Recorded data
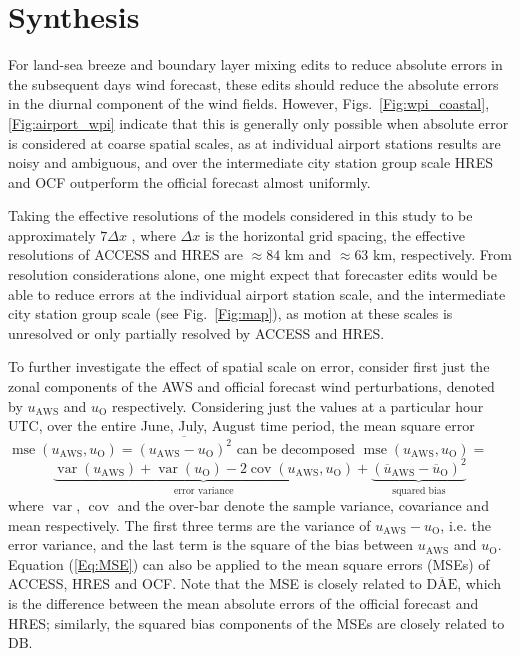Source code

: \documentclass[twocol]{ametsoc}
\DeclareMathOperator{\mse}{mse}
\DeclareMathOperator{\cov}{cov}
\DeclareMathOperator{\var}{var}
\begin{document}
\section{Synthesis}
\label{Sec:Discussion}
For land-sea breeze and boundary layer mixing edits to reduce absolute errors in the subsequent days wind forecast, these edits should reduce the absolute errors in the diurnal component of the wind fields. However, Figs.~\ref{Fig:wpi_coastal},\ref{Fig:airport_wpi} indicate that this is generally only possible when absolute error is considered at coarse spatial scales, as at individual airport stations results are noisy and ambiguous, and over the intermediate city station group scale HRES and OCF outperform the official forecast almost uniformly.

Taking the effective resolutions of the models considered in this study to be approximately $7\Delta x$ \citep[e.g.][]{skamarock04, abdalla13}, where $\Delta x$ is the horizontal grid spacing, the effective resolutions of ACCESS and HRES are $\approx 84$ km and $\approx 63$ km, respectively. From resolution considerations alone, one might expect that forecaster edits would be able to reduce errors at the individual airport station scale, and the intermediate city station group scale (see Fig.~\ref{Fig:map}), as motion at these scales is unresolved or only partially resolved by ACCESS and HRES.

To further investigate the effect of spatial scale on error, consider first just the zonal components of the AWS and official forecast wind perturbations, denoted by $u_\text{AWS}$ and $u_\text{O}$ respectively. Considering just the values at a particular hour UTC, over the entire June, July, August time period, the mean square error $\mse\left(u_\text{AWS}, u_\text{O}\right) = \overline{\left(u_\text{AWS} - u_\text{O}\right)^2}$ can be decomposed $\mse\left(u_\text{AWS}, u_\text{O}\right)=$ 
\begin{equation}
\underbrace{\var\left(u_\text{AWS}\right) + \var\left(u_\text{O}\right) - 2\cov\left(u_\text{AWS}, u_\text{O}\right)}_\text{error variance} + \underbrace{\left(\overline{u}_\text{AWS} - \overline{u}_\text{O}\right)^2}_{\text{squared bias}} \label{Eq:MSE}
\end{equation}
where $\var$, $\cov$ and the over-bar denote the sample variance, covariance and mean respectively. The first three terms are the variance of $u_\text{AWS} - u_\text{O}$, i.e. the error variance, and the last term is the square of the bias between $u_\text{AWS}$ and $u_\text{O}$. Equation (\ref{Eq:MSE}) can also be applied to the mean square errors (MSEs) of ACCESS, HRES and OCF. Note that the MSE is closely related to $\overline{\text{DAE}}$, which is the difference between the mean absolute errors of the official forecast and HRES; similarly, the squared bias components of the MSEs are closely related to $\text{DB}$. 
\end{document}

◆ Job item:
Without the pictures, restate all of the entries above verbatim.

◆ Exercise answer:
Source code

: \documentclass[twocol]{ametsoc}
\DeclareMathOperator{\mse}{mse}
\DeclareMathOperator{\cov}{cov}
\DeclareMathOperator{\var}{var}
\begin{document}
\section{Synthesis}
\label{Sec:Discussion}
For land-sea breeze and boundary layer mixing edits to reduce absolute errors in the subsequent days wind forecast, these edits should reduce the absolute errors in the diurnal component of the wind fields. However, Figs.~\ref{Fig:wpi_coastal},\ref{Fig:airport_wpi} indicate that this is generally only possible when absolute error is considered at coarse spatial scales, as at individual airport stations results are noisy and ambiguous, and over the intermediate city station group scale HRES and OCF outperform the official forecast almost uniformly.

Taking the effective resolutions of the models considered in this study to be approximately $7\Delta x$ \citep[e.g.][]{skamarock04, abdalla13}, where $\Delta x$ is the horizontal grid spacing, the effective resolutions of ACCESS and HRES are $\approx 84$ km and $\approx 63$ km, respectively. From resolution considerations alone, one might expect that forecaster edits would be able to reduce errors at the individual airport station scale, and the intermediate city station group scale (see Fig.~\ref{Fig:map}), as motion at these scales is unresolved or only partially resolved by ACCESS and HRES.

To further investigate the effect of spatial scale on error, consider first just the zonal components of the AWS and official forecast wind perturbations, denoted by $u_\text{AWS}$ and $u_\text{O}$ respectively. Considering just the values at a particular hour UTC, over the entire June, July, August time period, the mean square error $\mse\left(u_\text{AWS}, u_\text{O}\right) = \overline{\left(u_\text{AWS} - u_\text{O}\right)^2}$ can be decomposed $\mse\left(u_\text{AWS}, u_\text{O}\right)=$ 
\begin{equation}
\underbrace{\var\left(u_\text{AWS}\right) + \var\left(u_\text{O}\right) - 2\cov\left(u_\text{AWS}, u_\text{O}\right)}_\text{error variance} + \underbrace{\left(\overline{u}_\text{AWS} - \overline{u}_\text{O}\right)^2}_{\text{squared bias}} \label{Eq:MSE}
\end{equation}
where $\var$, $\cov$ and the over-bar denote the sample variance, covariance and mean respectively. The first three terms are the variance of $u_\text{AWS} - u_\text{O}$, i.e. the error variance, and the last term is the square of the bias between $u_\text{AWS}$ and $u_\text{O}$. Equation (\ref{Eq:MSE}) can also be applied to the mean square errors (MSEs) of ACCESS, HRES and OCF. Note that the MSE is closely related to $\overline{\text{DAE}}$, which is the difference between the mean absolute errors of the official forecast and HRES; similarly, the squared bias components of the MSEs are closely related to $\text{DB}$. 
\end{document}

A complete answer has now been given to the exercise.